PASSAGE GIVEN:
However, they represent one approach to creating traits: one trait per
class.

Another approach is multiple traits per class.

Here such a class might look like:

	template <typename T>
	struct Cvsip_traits;

	template <>
	struct Cvsip_traits<float>
	{
	  typedef vsip_mview_f mview_type;
	  typedef vsip_block_f block_type;
           typedef vsip_lu_f    lu_solver_type;
	  ...
	};

The general tradeoffs are:
  - One trait per class gives you finer grain control, while multiple
    traits per class forces you to define all traits even if only one
    trait is unique.
  - One trait per class is more verbose to define.

In this particular usage, the first tradeoff doesn't by the one-trait
-per-class approach much because all the traits need to be uniquely
defined for each value type (i.e. C-VSIPL doesn't share the same types
between float and double data structures).

The approach you've taken is fine, but since there will be more traits
to add, I would consider changing over to a multiple-traits per class
approach.

SOURCE EXCERPT:

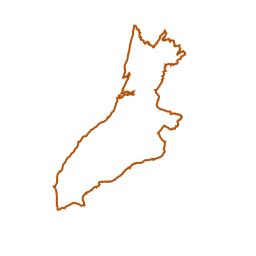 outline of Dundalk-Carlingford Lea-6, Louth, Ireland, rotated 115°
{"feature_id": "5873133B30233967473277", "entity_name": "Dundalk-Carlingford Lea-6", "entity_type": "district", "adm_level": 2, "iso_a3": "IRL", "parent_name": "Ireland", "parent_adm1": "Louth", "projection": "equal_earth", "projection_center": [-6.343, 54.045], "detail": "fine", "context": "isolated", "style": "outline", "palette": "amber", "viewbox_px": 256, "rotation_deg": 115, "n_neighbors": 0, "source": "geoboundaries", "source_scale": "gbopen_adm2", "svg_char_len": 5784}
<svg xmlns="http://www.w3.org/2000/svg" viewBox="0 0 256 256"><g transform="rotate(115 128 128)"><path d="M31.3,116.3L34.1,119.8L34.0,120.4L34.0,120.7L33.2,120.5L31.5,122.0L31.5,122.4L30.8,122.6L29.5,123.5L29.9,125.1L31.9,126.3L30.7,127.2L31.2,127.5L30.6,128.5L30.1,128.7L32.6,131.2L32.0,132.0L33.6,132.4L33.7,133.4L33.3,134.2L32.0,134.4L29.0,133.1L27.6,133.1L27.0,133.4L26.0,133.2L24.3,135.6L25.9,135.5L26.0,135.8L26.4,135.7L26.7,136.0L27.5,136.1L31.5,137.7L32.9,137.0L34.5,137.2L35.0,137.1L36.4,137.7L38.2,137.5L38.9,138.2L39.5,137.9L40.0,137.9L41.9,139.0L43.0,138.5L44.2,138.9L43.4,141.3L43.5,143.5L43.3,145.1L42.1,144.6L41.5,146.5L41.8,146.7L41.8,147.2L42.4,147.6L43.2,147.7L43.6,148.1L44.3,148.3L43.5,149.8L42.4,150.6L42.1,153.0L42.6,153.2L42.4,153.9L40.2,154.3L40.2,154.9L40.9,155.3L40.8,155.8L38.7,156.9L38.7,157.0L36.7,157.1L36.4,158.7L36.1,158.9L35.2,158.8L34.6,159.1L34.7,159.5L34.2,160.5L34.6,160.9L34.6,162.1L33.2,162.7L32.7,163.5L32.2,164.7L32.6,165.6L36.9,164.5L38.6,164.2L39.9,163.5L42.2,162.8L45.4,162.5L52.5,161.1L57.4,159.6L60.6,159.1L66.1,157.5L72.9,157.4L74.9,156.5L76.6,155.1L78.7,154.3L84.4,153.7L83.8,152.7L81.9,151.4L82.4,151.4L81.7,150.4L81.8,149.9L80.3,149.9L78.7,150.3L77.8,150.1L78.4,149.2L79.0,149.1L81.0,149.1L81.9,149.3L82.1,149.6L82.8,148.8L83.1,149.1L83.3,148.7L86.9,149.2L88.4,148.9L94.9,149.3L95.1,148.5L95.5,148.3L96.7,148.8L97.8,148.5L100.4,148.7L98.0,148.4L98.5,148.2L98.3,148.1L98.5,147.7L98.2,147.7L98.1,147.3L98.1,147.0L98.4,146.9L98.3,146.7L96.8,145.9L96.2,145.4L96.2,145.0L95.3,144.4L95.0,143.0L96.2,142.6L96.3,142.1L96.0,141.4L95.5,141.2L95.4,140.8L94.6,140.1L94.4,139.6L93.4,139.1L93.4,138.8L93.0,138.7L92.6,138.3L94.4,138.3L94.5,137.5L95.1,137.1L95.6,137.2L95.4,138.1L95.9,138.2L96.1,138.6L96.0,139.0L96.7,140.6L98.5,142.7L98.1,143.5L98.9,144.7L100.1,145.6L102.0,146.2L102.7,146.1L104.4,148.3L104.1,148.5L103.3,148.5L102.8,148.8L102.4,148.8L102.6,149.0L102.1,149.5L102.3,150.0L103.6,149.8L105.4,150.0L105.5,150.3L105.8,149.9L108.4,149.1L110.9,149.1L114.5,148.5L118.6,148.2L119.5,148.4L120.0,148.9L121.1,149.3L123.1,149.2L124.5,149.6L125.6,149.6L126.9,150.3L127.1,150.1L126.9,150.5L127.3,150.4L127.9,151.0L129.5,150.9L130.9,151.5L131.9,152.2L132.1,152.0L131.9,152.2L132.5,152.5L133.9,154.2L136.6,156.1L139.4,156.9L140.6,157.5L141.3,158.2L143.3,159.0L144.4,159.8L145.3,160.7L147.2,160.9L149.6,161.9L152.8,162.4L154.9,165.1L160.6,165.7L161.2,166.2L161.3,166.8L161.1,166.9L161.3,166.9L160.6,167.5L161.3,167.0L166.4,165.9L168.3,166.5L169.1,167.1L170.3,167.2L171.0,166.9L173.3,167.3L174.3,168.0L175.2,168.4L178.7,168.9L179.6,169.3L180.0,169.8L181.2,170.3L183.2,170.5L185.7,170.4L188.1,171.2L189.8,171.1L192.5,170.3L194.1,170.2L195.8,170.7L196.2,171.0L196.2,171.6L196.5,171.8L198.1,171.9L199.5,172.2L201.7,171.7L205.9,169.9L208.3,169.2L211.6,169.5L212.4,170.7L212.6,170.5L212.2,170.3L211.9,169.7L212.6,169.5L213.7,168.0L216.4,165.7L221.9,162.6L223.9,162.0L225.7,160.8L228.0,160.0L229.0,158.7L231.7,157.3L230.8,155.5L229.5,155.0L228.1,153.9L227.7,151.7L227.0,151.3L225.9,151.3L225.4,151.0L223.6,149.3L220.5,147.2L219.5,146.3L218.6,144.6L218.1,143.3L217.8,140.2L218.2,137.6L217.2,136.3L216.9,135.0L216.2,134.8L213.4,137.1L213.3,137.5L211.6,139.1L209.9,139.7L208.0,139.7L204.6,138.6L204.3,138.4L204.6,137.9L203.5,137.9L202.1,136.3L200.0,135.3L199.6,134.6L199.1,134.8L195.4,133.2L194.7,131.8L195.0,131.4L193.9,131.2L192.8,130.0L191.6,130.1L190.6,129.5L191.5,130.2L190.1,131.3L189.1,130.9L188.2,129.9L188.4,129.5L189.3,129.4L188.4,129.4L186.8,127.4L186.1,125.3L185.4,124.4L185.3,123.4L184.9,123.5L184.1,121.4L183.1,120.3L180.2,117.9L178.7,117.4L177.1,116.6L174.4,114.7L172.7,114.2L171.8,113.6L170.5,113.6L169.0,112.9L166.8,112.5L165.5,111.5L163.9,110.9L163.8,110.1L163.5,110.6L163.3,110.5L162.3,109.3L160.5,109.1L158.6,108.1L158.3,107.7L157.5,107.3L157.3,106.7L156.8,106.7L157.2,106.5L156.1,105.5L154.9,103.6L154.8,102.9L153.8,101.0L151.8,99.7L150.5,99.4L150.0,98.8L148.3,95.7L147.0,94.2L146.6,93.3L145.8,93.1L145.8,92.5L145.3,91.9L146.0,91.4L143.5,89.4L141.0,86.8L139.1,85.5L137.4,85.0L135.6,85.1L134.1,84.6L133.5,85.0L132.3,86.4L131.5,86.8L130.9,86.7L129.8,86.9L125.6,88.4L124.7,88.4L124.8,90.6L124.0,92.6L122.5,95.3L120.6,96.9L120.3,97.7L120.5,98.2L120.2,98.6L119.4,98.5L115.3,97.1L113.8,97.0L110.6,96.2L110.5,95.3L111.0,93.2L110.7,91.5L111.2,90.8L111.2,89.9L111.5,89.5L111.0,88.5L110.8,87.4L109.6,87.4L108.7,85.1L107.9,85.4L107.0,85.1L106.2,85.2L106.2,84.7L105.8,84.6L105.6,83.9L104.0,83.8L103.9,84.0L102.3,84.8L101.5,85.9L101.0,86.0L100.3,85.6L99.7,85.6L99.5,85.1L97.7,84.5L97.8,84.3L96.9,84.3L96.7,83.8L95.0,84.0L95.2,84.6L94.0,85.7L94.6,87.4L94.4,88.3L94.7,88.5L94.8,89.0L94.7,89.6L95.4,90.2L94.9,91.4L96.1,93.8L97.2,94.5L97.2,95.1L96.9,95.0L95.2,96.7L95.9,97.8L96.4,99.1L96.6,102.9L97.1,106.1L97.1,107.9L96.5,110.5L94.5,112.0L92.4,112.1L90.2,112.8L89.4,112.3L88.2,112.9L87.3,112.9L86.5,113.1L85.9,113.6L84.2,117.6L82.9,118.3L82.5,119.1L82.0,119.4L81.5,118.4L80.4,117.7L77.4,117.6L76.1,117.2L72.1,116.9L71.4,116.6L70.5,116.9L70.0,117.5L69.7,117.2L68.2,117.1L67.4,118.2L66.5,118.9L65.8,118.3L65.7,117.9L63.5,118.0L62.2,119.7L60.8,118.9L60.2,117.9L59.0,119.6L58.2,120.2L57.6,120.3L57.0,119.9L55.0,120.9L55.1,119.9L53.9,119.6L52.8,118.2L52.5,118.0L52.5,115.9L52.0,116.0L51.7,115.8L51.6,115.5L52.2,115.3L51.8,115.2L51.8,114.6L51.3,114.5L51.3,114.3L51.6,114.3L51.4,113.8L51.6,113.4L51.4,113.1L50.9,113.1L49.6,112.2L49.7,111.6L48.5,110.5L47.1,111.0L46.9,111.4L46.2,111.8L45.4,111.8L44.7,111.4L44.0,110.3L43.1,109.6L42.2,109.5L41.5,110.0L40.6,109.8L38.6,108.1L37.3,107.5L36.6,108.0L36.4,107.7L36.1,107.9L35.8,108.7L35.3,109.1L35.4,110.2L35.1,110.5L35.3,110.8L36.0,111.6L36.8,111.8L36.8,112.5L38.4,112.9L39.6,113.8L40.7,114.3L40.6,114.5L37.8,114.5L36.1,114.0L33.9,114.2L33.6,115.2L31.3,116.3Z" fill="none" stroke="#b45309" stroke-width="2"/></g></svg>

GIVEN REQUEST 1: Reproduce the stretch of the passage on C++ traits from "- One trait per class is" through "double data structures).", word for word.
GIVEN REQUEST 2:
Answer these questions from the passage on C++ traits:
(a) Besides one trait per class, what other approach does it name?
(b) In the Cvsip_traits<float> specialization, which type is given for lu_solver_type?
(c) Which approach does it describe as more verbose to define?

FULL SOLUTION 1:
- One trait per class is more verbose to define.

In this particular usage, the first tradeoff doesn't by the one-trait
-per-class approach much because all the traits need to be uniquely
defined for each value type (i.e. C-VSIPL doesn't share the same types
between float and double data structures).

FULL SOLUTION 2:
(a) Multiple traits per class.
(b) vsip_lu_f.
(c) One trait per class.